-------- Text passage

(CNN) — Pakistan’s longest river, the Indus, is expected to breach its banks in the north of the country Thursday, bringing fresh misery to a nation where torrential rains have snatched lives and livelihoods.
According to the country’s meteorological department, a “very high to exceptionally high” flood level is expected near Chashma, in Punjab province.
From the Swat Valley in the north to Sindh province in the south, as many as 15 million Pakistanis have been affected by the nation’s worst-ever floods.
By Thursday, the death toll had risen to 1,343, the Pakistan Disaster Authority said.
It said 1,588 people have been injured and 352,291 people have been rescued. More than 722,600 houses and 4,600 villages have been damaged or destroyed.
Maurizio Giuliano, spokesman for the United Nations’ humanitarian operation inÂ Pakistan, told CNN that the cost to restore Pakistan’s agriculture sector, including its infrastructure, will be steep.
“It’s too early to give an exact number. The recovery cost will most likely be in the billions,” he said.
Many Pakistanis now face severe food shortages, and aid agencies stepped up appeals for global assistance. The United Nations launched a flash appeal for $460 million in humanitarian assistance, and the United States pledged another $20 million on top of the $35 million already pledged.
The Pakistani military has 55 helicopters and 621 boats taking part in aid and rescue efforts.
But for many parts of southern Pakistan, the worst is yet to come.
If the Indus River does flood, it will spread the floodwaters even further, damaging more crops and infrastructure.

----------------
-------- Given entries

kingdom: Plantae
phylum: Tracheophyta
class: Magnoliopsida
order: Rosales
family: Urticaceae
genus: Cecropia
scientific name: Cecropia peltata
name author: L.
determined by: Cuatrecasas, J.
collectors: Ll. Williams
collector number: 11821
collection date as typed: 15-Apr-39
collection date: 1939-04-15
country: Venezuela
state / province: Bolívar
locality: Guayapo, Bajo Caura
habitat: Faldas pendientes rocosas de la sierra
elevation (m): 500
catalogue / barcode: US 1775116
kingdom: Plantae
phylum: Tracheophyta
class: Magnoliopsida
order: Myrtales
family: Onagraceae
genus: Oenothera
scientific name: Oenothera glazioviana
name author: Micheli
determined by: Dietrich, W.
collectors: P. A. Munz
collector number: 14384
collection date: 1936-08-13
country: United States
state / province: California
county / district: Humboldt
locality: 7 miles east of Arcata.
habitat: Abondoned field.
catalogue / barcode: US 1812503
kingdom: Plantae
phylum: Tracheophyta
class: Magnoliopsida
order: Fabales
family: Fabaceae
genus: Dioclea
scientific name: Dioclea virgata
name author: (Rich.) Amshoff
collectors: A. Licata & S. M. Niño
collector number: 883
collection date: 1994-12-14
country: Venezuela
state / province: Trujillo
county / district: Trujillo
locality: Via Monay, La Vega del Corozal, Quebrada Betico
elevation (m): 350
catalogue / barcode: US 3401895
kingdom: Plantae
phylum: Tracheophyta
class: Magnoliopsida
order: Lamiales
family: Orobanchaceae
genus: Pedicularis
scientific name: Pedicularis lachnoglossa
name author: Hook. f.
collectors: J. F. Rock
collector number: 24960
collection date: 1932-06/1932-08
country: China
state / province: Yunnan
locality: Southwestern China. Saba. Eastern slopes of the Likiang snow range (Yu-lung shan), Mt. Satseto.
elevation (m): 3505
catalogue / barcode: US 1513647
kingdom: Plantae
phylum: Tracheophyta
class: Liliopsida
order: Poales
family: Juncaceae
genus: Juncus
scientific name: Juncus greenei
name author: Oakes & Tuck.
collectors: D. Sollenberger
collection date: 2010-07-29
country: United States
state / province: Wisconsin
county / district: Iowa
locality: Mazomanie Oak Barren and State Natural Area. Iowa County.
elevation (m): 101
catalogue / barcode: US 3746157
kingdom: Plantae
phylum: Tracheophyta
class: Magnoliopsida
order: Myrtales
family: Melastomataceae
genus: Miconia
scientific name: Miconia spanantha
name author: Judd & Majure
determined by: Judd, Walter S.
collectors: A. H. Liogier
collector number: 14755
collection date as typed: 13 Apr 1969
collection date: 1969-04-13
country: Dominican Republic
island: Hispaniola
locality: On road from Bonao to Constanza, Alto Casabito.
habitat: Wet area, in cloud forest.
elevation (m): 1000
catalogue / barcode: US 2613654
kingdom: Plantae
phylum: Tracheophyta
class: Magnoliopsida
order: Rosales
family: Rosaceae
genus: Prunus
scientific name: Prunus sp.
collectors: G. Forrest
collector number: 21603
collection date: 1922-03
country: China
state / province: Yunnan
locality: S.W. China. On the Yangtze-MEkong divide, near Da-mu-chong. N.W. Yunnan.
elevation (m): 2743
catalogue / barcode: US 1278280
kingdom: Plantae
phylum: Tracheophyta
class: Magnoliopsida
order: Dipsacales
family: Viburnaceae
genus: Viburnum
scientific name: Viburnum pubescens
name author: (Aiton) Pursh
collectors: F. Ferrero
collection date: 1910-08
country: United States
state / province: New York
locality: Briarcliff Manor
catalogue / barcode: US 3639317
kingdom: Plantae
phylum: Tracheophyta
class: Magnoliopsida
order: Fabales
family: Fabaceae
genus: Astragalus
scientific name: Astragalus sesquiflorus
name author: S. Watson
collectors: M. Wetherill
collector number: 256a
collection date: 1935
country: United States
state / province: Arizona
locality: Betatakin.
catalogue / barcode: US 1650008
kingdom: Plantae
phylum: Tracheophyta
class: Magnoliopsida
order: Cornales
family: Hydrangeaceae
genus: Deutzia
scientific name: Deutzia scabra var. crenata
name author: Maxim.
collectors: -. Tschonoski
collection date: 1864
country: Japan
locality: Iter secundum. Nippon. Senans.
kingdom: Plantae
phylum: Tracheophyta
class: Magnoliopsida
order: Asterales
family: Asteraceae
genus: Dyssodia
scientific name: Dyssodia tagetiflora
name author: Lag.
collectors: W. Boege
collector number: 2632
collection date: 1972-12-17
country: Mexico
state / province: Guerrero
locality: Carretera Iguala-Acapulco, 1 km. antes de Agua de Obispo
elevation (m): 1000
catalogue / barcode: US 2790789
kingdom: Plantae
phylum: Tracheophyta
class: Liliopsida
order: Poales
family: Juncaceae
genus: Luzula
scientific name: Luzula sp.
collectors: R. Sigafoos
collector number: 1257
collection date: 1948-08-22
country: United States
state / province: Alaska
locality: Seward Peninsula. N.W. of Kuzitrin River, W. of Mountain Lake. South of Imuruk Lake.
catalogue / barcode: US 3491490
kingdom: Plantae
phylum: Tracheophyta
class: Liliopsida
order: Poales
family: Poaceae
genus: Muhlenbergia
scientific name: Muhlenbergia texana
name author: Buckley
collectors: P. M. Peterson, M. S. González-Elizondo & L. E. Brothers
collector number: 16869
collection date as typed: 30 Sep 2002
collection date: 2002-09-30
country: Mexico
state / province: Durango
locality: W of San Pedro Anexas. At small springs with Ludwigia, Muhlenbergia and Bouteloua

----------------

Description of the task: According to the text on the Pakistan floods, how many helicopters does the Pakistani military have taking part in aid and rescue efforts?

Task result: 55 helicopters.